According to a comprehensive foreign news report, McKinsey & Company has released a report that global mainstream automakers are increasingly relying on the Chinese and North American markets and the luxury car business to make profits.
McKinsey said that the luxury car business in the Chinese market is strong, while the demand for SUVs and trucks (pickups) in the US market is strong. For the world's 21 largest automakers, 70% of profits in 2014 came from the North American and Chinese markets, which is higher than the 65% in 2013. Luxury cars accounted for only 12% of sales in 2014, but they accounted for 38% of profits, up from 33% in 2013.
In 2014, the total operating profit of these 21 car companies was US$127 billion, compared with US$5 billion in 2008 and US$6 billion in 2009.
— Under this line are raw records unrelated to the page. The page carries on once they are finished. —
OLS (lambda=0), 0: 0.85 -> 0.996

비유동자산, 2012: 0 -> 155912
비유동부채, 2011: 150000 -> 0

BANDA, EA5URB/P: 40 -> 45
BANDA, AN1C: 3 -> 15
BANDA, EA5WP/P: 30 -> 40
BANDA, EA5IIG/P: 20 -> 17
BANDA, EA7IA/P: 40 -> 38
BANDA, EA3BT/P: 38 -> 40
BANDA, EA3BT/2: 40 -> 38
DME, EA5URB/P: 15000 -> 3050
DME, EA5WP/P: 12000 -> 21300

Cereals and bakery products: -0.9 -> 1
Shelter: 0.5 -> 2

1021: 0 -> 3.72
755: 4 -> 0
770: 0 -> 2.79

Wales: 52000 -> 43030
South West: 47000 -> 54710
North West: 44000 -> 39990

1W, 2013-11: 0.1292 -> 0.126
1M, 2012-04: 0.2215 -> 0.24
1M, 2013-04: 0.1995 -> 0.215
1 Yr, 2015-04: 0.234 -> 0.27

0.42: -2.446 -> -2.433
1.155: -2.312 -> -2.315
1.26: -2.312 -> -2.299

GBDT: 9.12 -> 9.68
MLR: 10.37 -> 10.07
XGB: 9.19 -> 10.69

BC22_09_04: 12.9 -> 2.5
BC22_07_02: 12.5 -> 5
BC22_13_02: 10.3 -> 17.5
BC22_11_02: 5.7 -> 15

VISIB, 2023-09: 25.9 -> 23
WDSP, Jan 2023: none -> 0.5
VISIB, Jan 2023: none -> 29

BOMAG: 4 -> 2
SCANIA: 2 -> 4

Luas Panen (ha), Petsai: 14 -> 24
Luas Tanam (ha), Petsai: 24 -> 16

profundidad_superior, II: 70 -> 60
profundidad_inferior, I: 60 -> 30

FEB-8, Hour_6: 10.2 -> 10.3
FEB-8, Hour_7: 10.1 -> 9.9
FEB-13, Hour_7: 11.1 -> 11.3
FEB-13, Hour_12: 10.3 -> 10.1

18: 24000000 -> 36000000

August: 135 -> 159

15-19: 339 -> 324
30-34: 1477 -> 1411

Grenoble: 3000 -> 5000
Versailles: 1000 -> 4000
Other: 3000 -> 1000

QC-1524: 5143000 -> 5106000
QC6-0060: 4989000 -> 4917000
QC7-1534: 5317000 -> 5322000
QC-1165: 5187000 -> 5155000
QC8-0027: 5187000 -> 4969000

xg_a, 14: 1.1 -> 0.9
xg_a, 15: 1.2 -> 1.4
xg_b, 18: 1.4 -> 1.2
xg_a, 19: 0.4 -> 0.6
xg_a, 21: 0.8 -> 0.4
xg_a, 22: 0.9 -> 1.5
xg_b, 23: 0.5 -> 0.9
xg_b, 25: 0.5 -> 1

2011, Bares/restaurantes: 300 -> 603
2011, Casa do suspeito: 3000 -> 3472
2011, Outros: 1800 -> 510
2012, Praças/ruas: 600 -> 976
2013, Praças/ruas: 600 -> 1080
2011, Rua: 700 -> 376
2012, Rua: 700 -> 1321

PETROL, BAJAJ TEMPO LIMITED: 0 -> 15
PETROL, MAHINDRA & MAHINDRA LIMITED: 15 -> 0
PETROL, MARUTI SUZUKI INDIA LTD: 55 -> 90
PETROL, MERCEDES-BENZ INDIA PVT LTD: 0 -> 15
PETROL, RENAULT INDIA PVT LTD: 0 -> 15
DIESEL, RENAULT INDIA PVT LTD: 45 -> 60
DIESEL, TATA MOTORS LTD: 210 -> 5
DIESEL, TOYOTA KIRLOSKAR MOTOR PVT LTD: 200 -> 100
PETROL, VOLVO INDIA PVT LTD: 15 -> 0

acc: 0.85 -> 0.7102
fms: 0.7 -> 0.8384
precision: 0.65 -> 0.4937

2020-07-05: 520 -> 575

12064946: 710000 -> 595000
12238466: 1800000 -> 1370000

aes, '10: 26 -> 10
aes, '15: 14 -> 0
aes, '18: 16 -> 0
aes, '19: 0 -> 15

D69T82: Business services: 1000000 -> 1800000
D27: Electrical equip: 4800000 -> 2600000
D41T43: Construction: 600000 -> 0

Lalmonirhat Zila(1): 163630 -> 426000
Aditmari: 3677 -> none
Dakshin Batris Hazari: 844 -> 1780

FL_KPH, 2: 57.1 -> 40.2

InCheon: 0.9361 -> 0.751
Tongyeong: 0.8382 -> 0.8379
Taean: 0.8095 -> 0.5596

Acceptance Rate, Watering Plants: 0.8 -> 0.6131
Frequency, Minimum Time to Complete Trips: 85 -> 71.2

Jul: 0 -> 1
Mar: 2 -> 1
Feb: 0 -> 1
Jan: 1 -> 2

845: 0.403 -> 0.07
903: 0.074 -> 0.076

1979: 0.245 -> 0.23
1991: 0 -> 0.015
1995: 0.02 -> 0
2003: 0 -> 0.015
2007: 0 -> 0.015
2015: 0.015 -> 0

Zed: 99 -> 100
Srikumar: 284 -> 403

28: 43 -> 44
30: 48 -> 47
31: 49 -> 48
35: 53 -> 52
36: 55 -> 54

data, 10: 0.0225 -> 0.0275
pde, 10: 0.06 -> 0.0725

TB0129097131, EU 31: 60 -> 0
McKinsey analyst Hans-Werner Kaas pointed out that since the 2008-2009 economic crisis, automakers and component suppliers have restructured or reduced capacity in North America, downsizing and integrating dealer networks; the quality of cars and trucks manufactured by car companies has The above factors are beneficial to the profitability of North American business. It also said that the demand for pickup trucks and SUVs with higher bicycle profit margins continued to be strong in the North American market.
Although the growth rate of the Chinese auto market has slowed down in recent years, Hans-Werner Kaas believes that “increment is still considerable†and the luxury car market in China continues to grow.